> _WORK TASK_:
Output every line of the listing below as a JSON list of strings, one string per line, leaving out any blank lines.

(Stored data entries)
━━━━

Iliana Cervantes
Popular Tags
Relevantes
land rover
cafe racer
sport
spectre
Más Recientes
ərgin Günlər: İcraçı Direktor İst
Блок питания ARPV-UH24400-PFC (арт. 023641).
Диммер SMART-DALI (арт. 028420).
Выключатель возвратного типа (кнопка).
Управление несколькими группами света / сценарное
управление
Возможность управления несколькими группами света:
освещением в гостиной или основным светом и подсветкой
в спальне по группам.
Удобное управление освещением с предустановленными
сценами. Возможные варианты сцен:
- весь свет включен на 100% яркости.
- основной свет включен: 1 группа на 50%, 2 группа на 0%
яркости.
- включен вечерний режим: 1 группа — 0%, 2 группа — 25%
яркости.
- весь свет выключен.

━━━━

> _WRITTEN SOLUTION_:
[
  "Iliana Cervantes",
  "Popular Tags",
  "Relevantes",
  "land rover",
  "cafe racer",
  "sport",
  "spectre",
  "Más Recientes",
  "ərgin Günlər: İcraçı Direktor İst",
  "Блок питания ARPV-UH24400-PFC (арт. 023641).",
  "Диммер SMART-DALI (арт. 028420).",
  "Выключатель возвратного типа (кнопка).",
  "Управление несколькими группами света / сценарное",
  "управление",
  "Возможность управления несколькими группами света:",
  "освещением в гостиной или основным светом и подсветкой",
  "в спальне по группам.",
  "Удобное управление освещением с предустановленными",
  "сценами. Возможные варианты сцен:",
  "- весь свет включен на 100% яркости.",
  "- основной свет включен: 1 группа на 50%, 2 группа на 0%",
  "яркости.",
  "- включен вечерний режим: 1 группа — 0%, 2 группа — 25%",
  "яркости.",
  "- весь свет выключен."
]